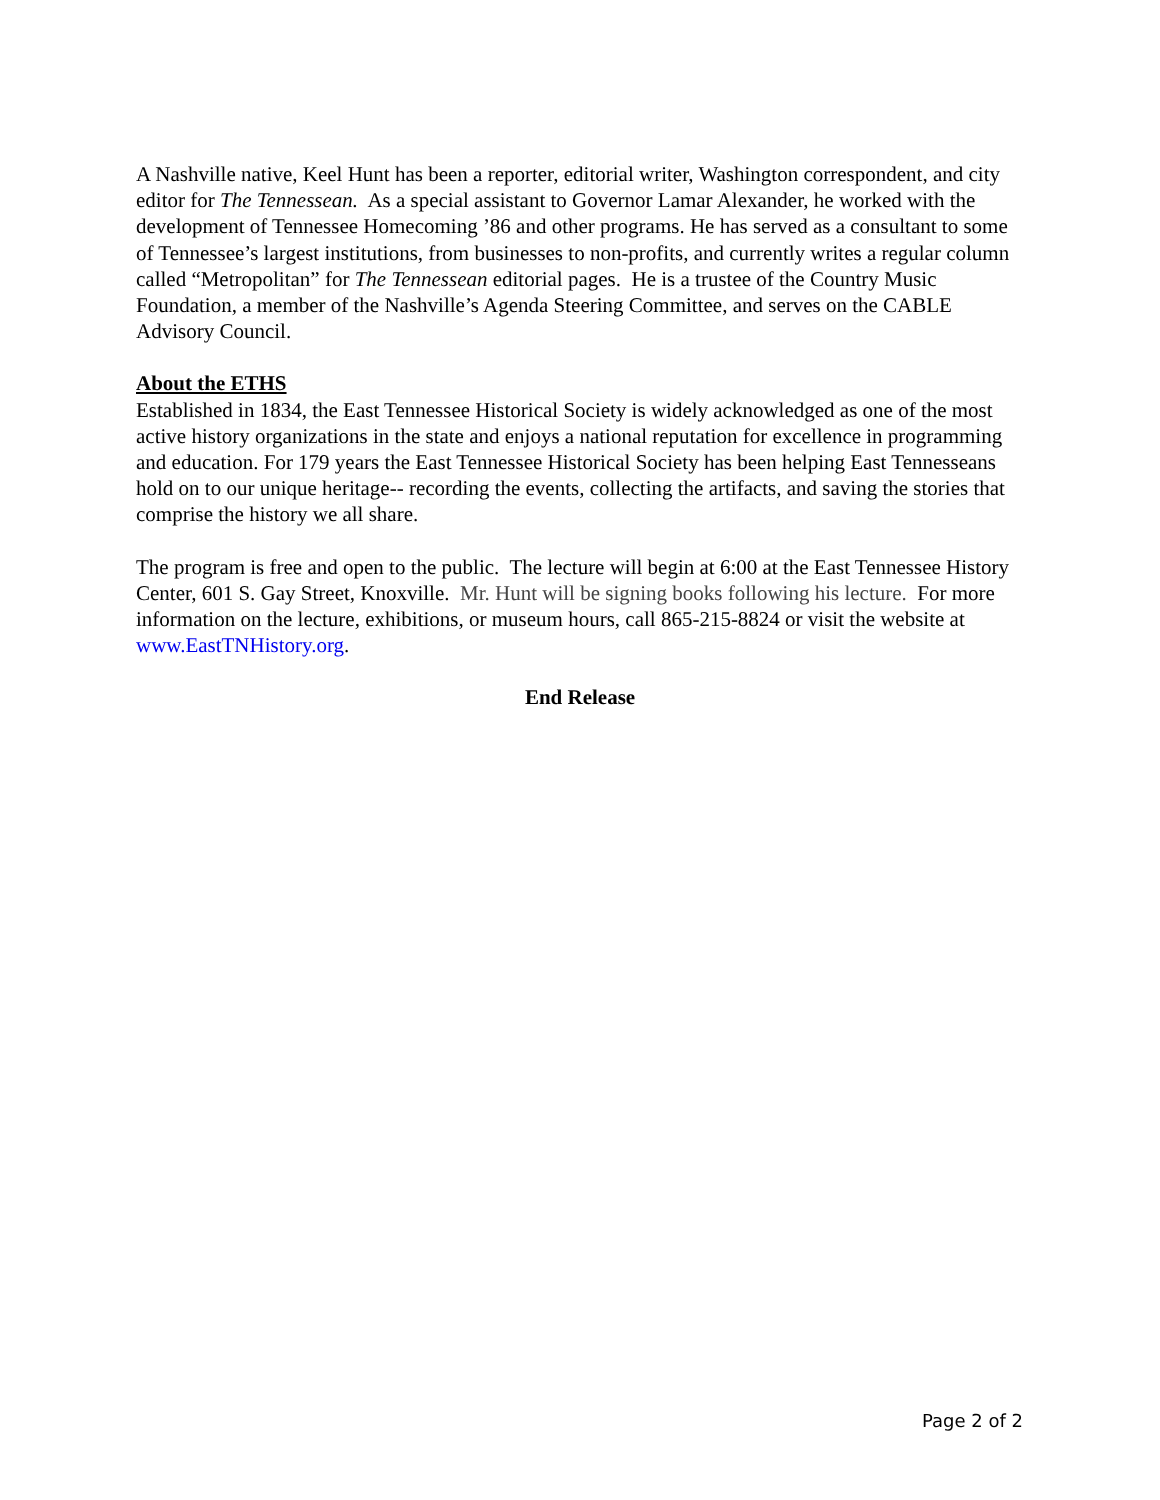A Nashville native, Keel Hunt has been a reporter, editorial writer, Washington correspondent, and city editor for The Tennessean. As a special assistant to Governor Lamar Alexander, he worked with the development of Tennessee Homecoming ’86 and other programs. He has served as a consultant to some of Tennessee’s largest institutions, from businesses to non-profits, and currently writes a regular column called “Metropolitan” for The Tennessean editorial pages. He is a trustee of the Country Music Foundation, a member of the Nashville’s Agenda Steering Committee, and serves on the CABLE Advisory Council.
About the ETHS
Established in 1834, the East Tennessee Historical Society is widely acknowledged as one of the most active history organizations in the state and enjoys a national reputation for excellence in programming and education. For 179 years the East Tennessee Historical Society has been helping East Tennesseans hold on to our unique heritage-- recording the events, collecting the artifacts, and saving the stories that comprise the history we all share.
The program is free and open to the public. The lecture will begin at 6:00 at the East Tennessee History Center, 601 S. Gay Street, Knoxville. Mr. Hunt will be signing books following his lecture. For more information on the lecture, exhibitions, or museum hours, call 865-215-8824 or visit the website at www.EastTNHistory.org.
End Release
Page 2 of 2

====================

__Instructions to follow__. Please copy every line of the material that contains the word "East".

__Solution for this problem__.
Established in 1834, the East Tennessee Historical Society is widely acknowledged as one of the most active history organizations in the state and enjoys a national reputation for excellence in programming and education. For 179 years the East Tennessee Historical Society has been helping East Tennesseans hold on to our unique heritage-- recording the events, collecting the artifacts, and saving the stories that comprise the history we all share.
The program is free and open to the public. The lecture will begin at 6:00 at the East Tennessee History Center, 601 S. Gay Street, Knoxville. Mr. Hunt will be signing books following his lecture. For more information on the lecture, exhibitions, or museum hours, call 865-215-8824 or visit the website at www.EastTNHistory.org.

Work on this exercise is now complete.